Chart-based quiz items
────
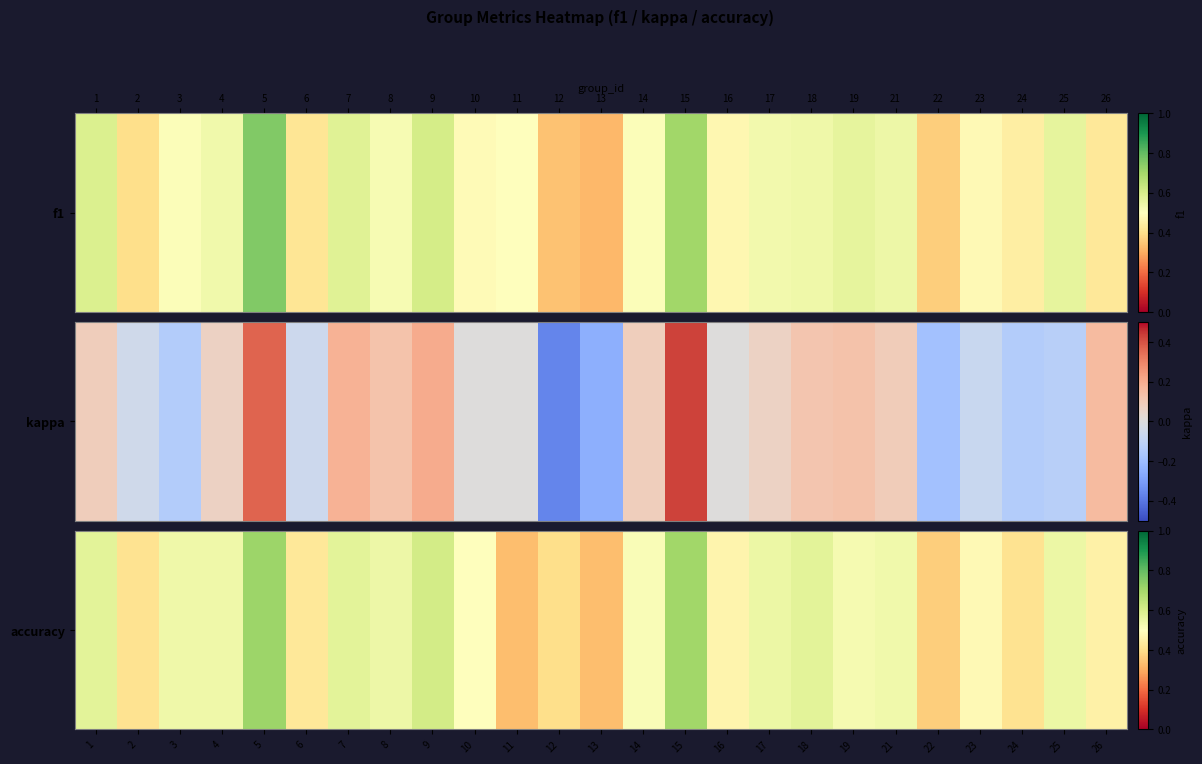

What is the difference between the values at 14 and 6?

0.1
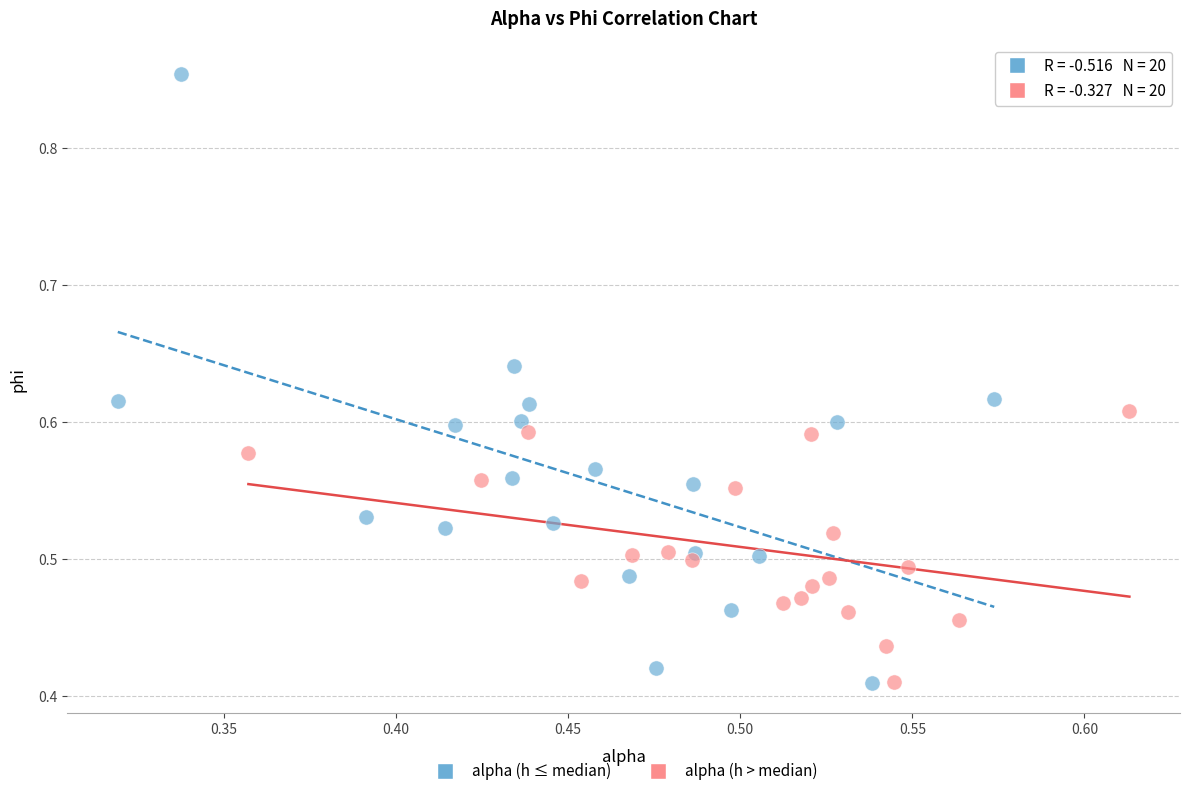

Which series has the widest spread of Y values?

alpha (h ≤ median)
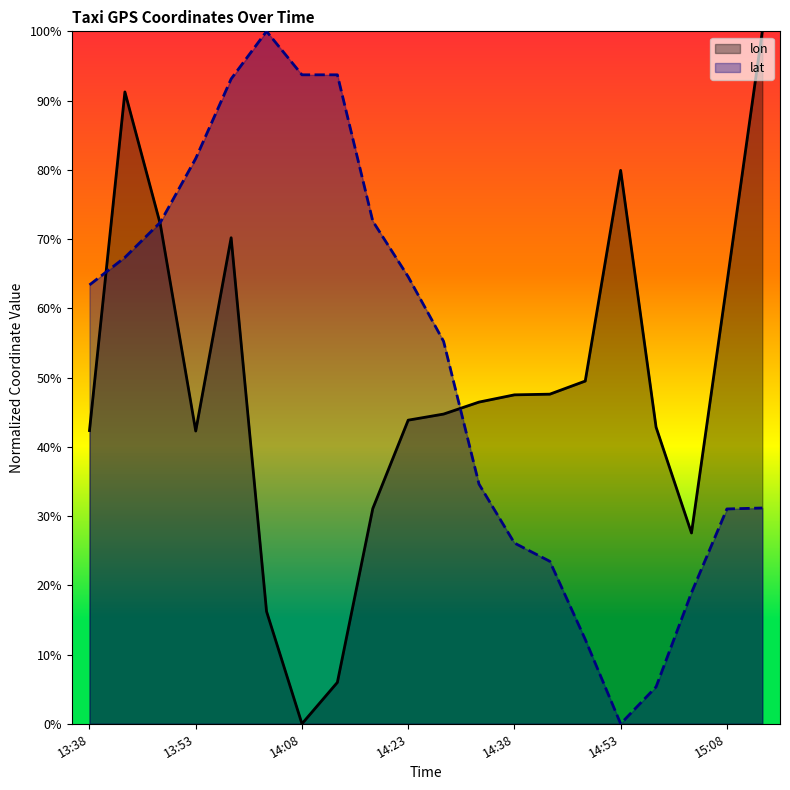

Does the chart display data point markers on the line(s)?

No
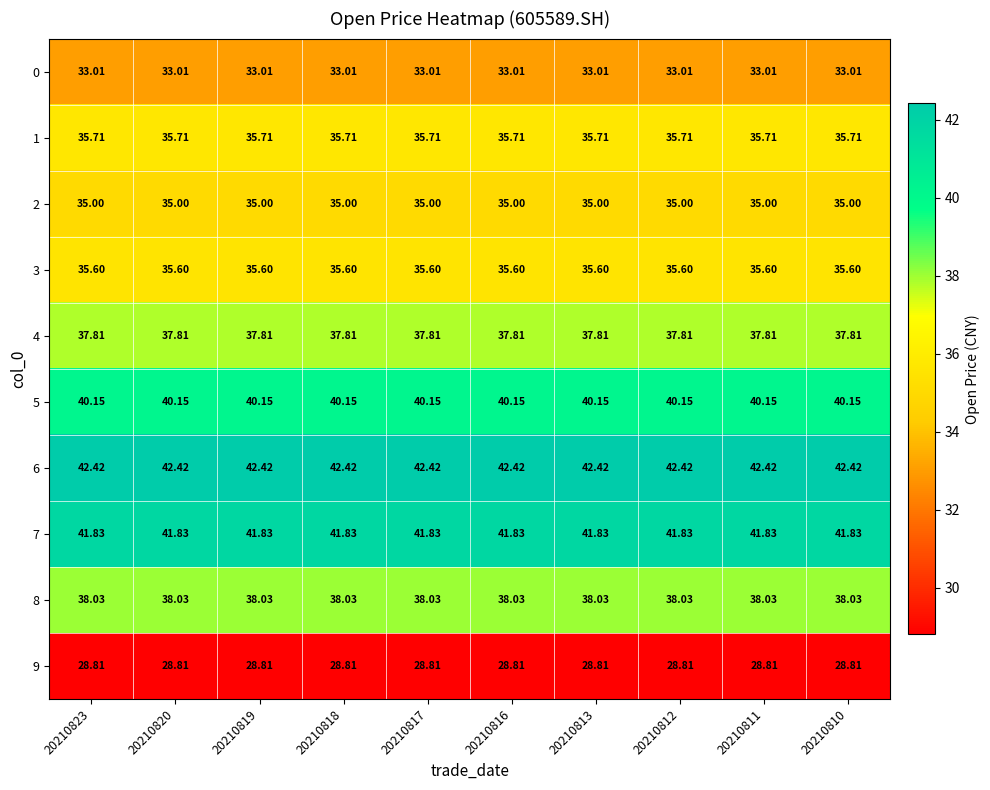

What is the smallest value displayed?

28.8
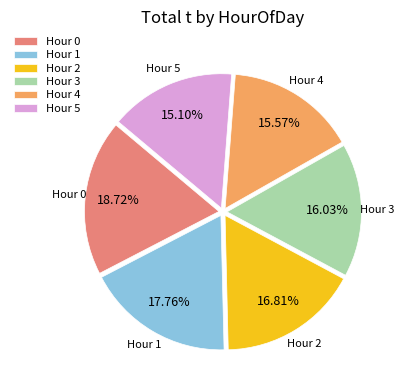

Is the sum of Hour 2 and Hour 4 greater than half?

No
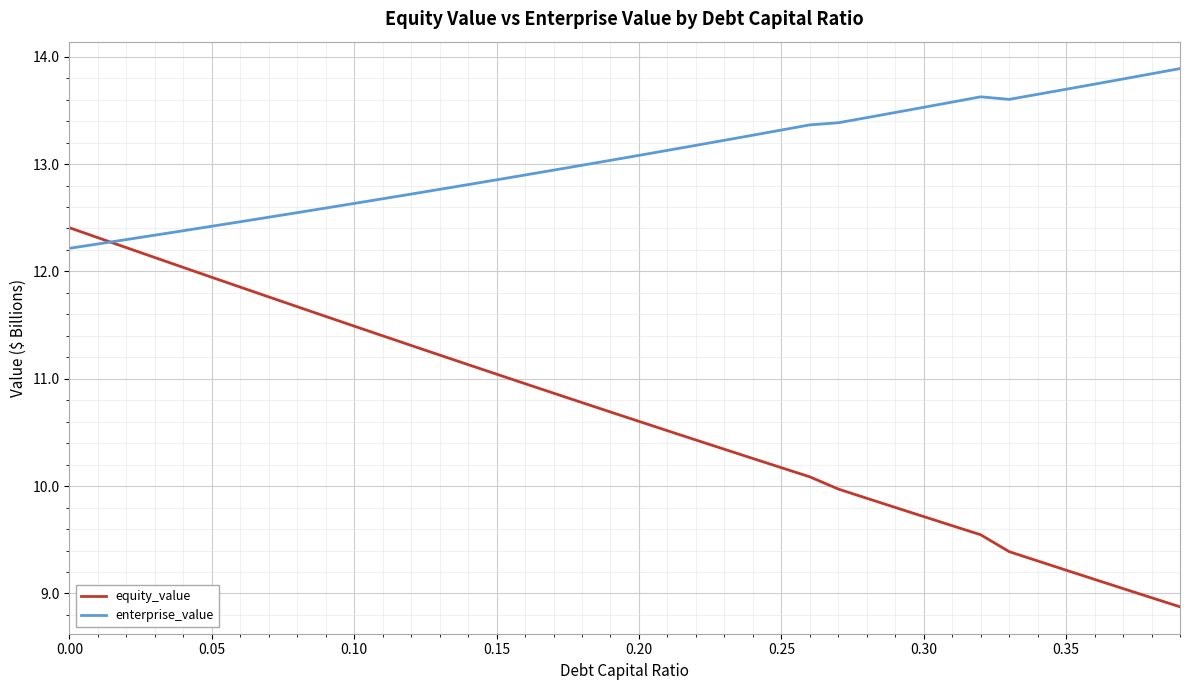

How many times do enterprise_value and equity_value cross each other?

1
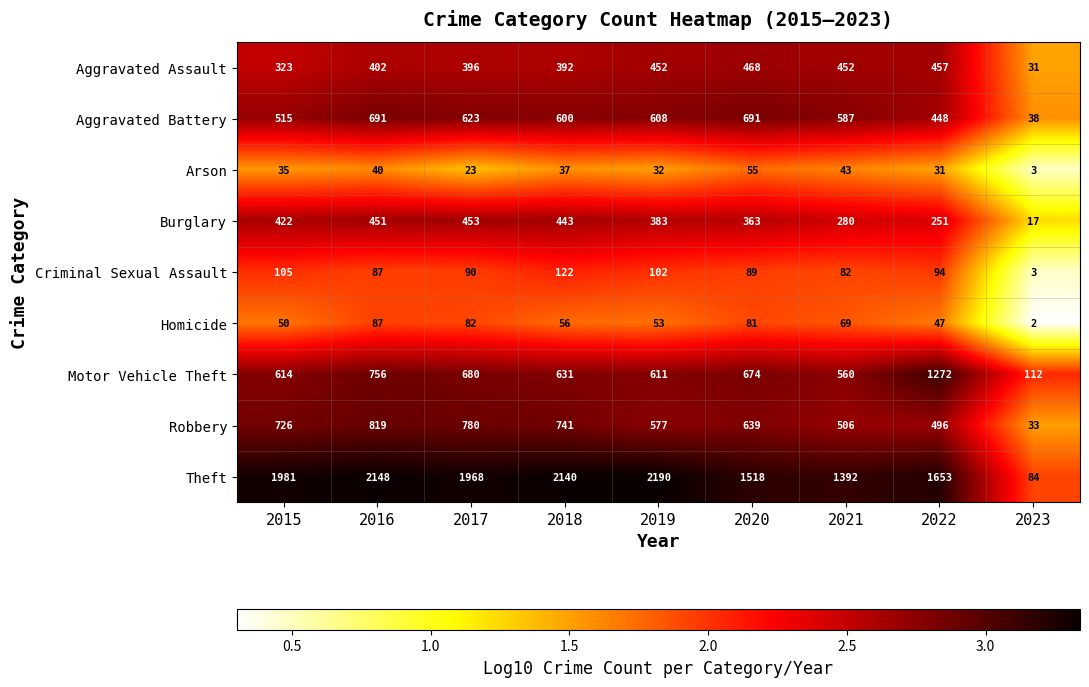

Is it true that Theft equals 2233 at 2020?

False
────
## Task details
Please give the records again from the line with "Does the chart" through the end of the records, switching "Hour" to "Period" and changing nothing else. Return only those lines, without the pictures.

## Reply to the task
Does the chart display data point markers on the line(s)?

No

What is the smallest value displayed?

28.8

Is the sum of Period 2 and Period 4 greater than half?

No

How many times do enterprise_value and equity_value cross each other?

1

Is it true that Theft equals 2233 at 2020?

False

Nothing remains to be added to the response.